Exercise description:
Each entry below must be given again word for word, with no pictures.

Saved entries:
=-=-=-=-=

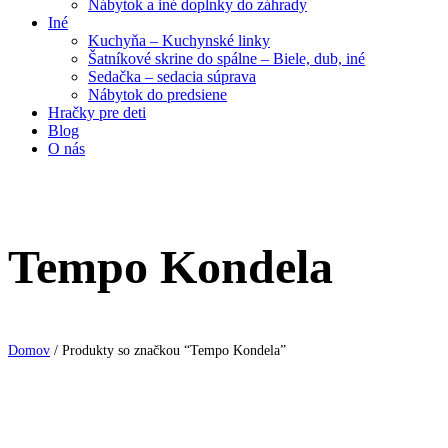
Nábytok a iné doplnky do záhrady
Iné
Kuchyňa – Kuchynské linky
Šatníkové skrine do spálne – Biele, dub, iné
Sedačka – sedacia súprava
Nábytok do predsiene
Hračky pre deti
Blog
O nás
Tempo Kondela
Domov
/ Produkty so značkou “Tempo Kondela”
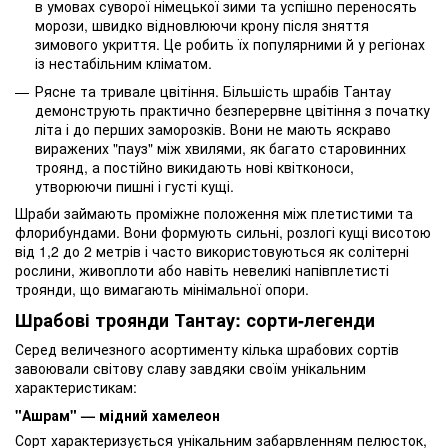
в умовах суворої німецької зими та успішно переносять
морози, швидко відновлюючи крону після зняття
зимового укриття. Це робить їх популярними й у регіонах
із нестабільним кліматом.
Рясне та тривале цвітіння. Більшість шрабів Тантау
демонструють практично безперервне цвітіння з початку
літа і до перших заморозків. Вони не мають яскраво
виражених "пауз" між хвилями, як багато старовинних
троянд, а постійно викидають нові квітконоси,
утворюючи пишні і густі кущі.
Шраби займають проміжне положення між плетистими та
флорибундами. Вони формують сильні, розлогі кущі висотою
від 1,2 до 2 метрів і часто використовуються як солітерні
рослини, живоплоти або навіть невеликі напівплетисті
троянди, що вимагають мінімальної опори.
Шрабові троянди Тантау: сорти-легенди
Серед величезного асортименту кілька шрабових сортів
завоювали світову славу завдяки своїм унікальним
характеристикам:
"Ашрам" — мідний хамелеон
Сорт характеризується унікальним забарвленням пелюсток,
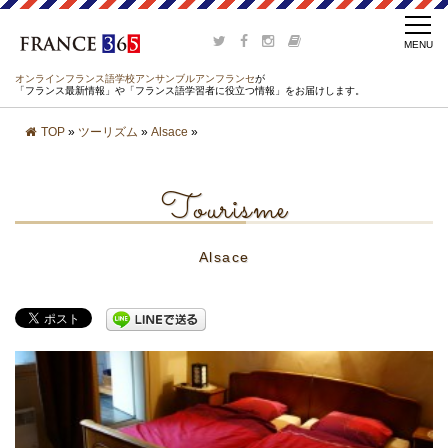
オンラインフランス語学校アンサンブルアンフランセ
が
「フランス最新情報」や「フランス語学習者に役立つ情報」をお届けします。
TOP
»
ツーリズム
»
Alsace
»
Tourisme
Alsace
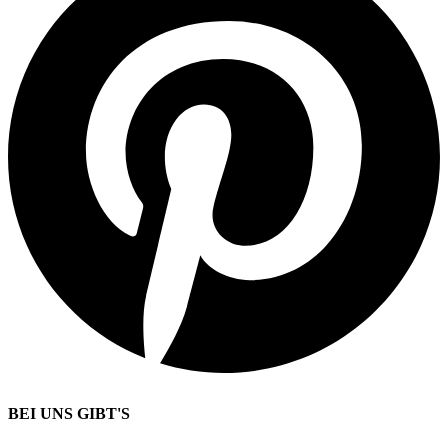
BEI UNS GIBT'S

=-=-=-=-=

Worked solution:
Nábytok a iné doplnky do záhrady
Iné
Kuchyňa – Kuchynské linky
Šatníkové skrine do spálne – Biele, dub, iné
Sedačka – sedacia súprava
Nábytok do predsiene
Hračky pre deti
Blog
O nás
Tempo Kondela
Domov
/ Produkty so značkou “Tempo Kondela”
в умовах суворої німецької зими та успішно переносять
морози, швидко відновлюючи крону після зняття
зимового укриття. Це робить їх популярними й у регіонах
із нестабільним кліматом.
Рясне та тривале цвітіння. Більшість шрабів Тантау
демонструють практично безперервне цвітіння з початку
літа і до перших заморозків. Вони не мають яскраво
виражених "пауз" між хвилями, як багато старовинних
троянд, а постійно викидають нові квітконоси,
утворюючи пишні і густі кущі.
Шраби займають проміжне положення між плетистими та
флорибундами. Вони формують сильні, розлогі кущі висотою
від 1,2 до 2 метрів і часто використовуються як солітерні
рослини, живоплоти або навіть невеликі напівплетисті
троянди, що вимагають мінімальної опори.
Шрабові троянди Тантау: сорти-легенди
Серед величезного асортименту кілька шрабових сортів
завоювали світову славу завдяки своїм унікальним
характеристикам:
"Ашрам" — мідний хамелеон
Сорт характеризується унікальним забарвленням пелюсток,
オンラインフランス語学校アンサンブルアンフランセ
が
「フランス最新情報」や「フランス語学習者に役立つ情報」をお届けします。
TOP
»
ツーリズム
»
Alsace
»
Tourisme
Alsace
BEI UNS GIBT'S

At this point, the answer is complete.